(PASSAGE SHOWN):
———

Driver seems to be able to constantly mutate what’s at the center of his music — sometimes tasteful strings, sometimes creepily melodic electric guitar, but often a beautiful, tense mesh of fragments. The lone 20-minute track that is the new Stained Glass EP revels in that unique flexibility.
Attentive metal fans might identify with the heavier moments of the EP, but even then, with so much dispersion and reconfiguration, one can’t be blamed for missing them altogether. Kayo Dot is at ease being eerie for long stretches of time, proven with the extended use of vibraphone, woodwinds, and the creaking glimmer of its string arrangements. Kayo Dot also writes songs that function as arduous rhythmic battles, each element clambering over the others to drive things along while gracefully interlocking. But whereas metal players tend to exchange a flurry of rabbit punches and sharp elbows that eventually blur into a molten mass, Driver composes long-running games of intrigue. Even when the aggression comes out, it’s an outgrowth of sneaky moves and whispered hints.
Vibes, saxophone, and Driver’s vocals begin the piece in a tone that’s somber yet almost reassuring. But this is a kind of intrigue where the game — and the time signatures — can change suddenly. Kayo Dot is adept at recreating the feeling of disorientation upon waking up from a deep sleep, not knowing where you are or how you got there.
It might help to think of Stained Glass as “episodic,” but only for so long. Once divided it into smaller sections, it’s still hard to assign each episode any one mood or repeated melody, so even that idea dissolves. With Stained Glass, it’s a relief to give up on crutches and reference points, whether of genre or anything else.
It’s also useful to forget about most of the instruments having one functional place in the mix and staying there throughout. For one, that assumes each instrument is easily identified, and a few — namely the guitar of Trey Spruance (Secret Chiefs 3) and Driver’s distorted organs, synths, and Rhodes — tempt the listener to think that they might be something else. About three-fourths of the way through, one such element swoops up to take a melodic lead, but it’s mutated by the sudden percussive booms of static around it, remaining graceful but taking on a scarred quality. Once that fades away, the vibes pick up to lead the piece through its last, and most rhythmically busy, couple of minutes.
The percussion won’t always tell the listener where to look, either. It has the same tendency as everything else to slip away for a second and reappear in a new form. There’s enough on here to summon quite an orchestral pounding if it were all used at once, but different pieces of it sneak in at different times, bringing steadiness to the slow eruption that begins early on and interjecting a sense of dread closer to the end of the track.

———

(GIVEN INFORMATION):
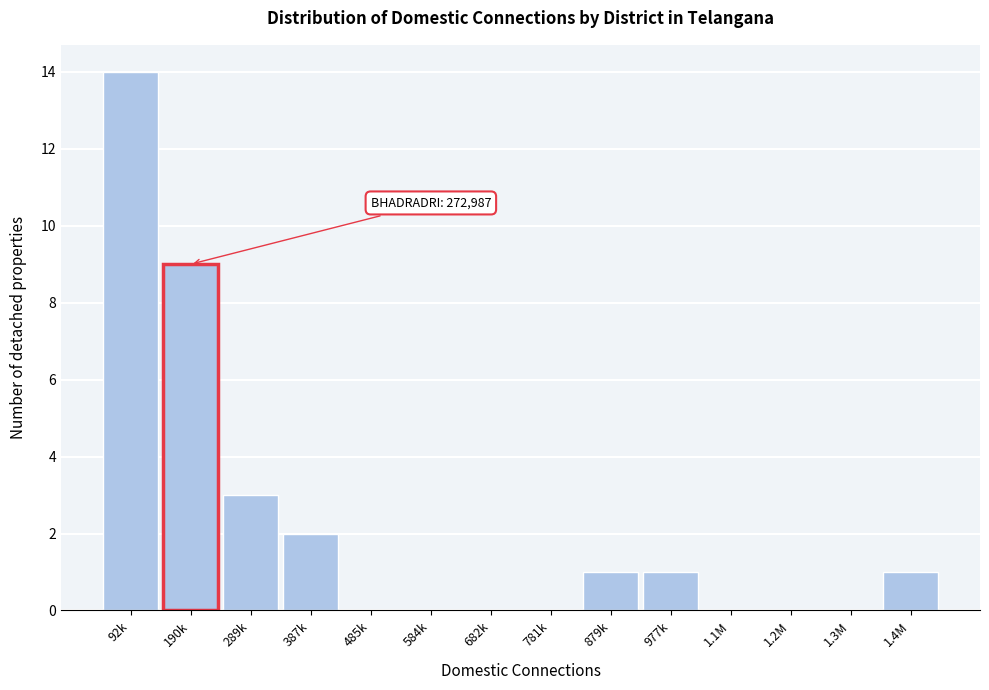

Reading left to right, extract all data points from this chart.

92k=14	190k=9	289k=3	387k=2	485k=0	584k=0	682k=0	781k=0	879k=1	977k=1	1.1M=0	1.2M=0	1.3M=0	1.4M=1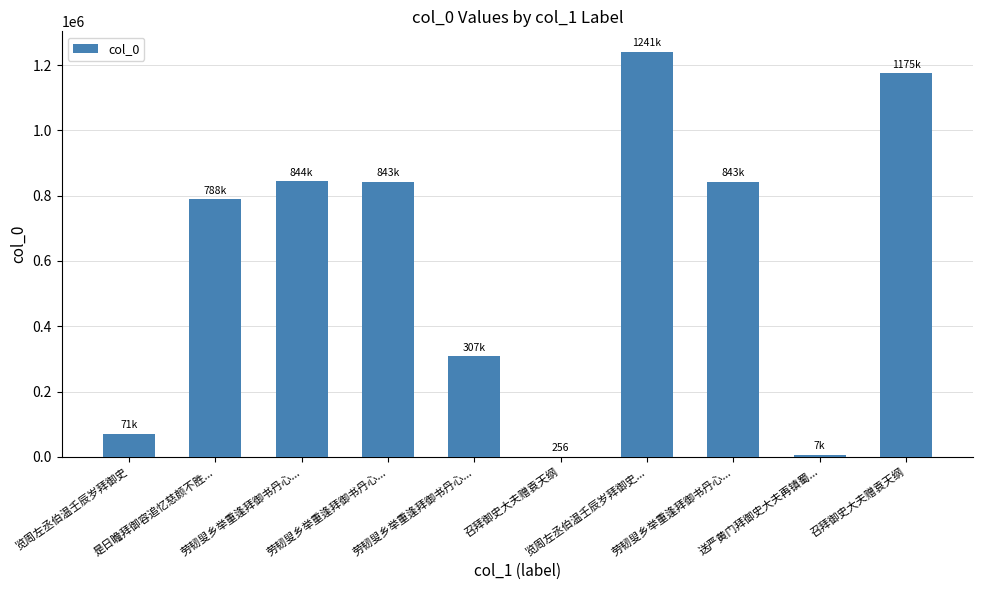

Count the number of data series in this chart.

1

———

(WORK TO COMPLETE):
[A] Summarize the review above of the Stained Glass EP in two sentences.
[B] Reproduce the review of the Stained Glass EP word for word, from "Attentive metal fans" up to and including "and whispered hints.".

(PROBLEM SOLUTIONS):
[A] The new Stained Glass EP is a single 20-minute track on which Driver keeps shifting what sits at the center of the music, from tasteful strings and creepily melodic electric guitar to a tense mesh of fragments. Rather than metal's blur of aggression, Kayo Dot builds long games of intrigue, with sudden changes in time signature, instruments that are hard to identify, and percussion that slips away and reappears in new forms.

[B]
Attentive metal fans might identify with the heavier moments of the EP, but even then, with so much dispersion and reconfiguration, one can’t be blamed for missing them altogether. Kayo Dot is at ease being eerie for long stretches of time, proven with the extended use of vibraphone, woodwinds, and the creaking glimmer of its string arrangements. Kayo Dot also writes songs that function as arduous rhythmic battles, each element clambering over the others to drive things along while gracefully interlocking. But whereas metal players tend to exchange a flurry of rabbit punches and sharp elbows that eventually blur into a molten mass, Driver composes long-running games of intrigue. Even when the aggression comes out, it’s an outgrowth of sneaky moves and whispered hints.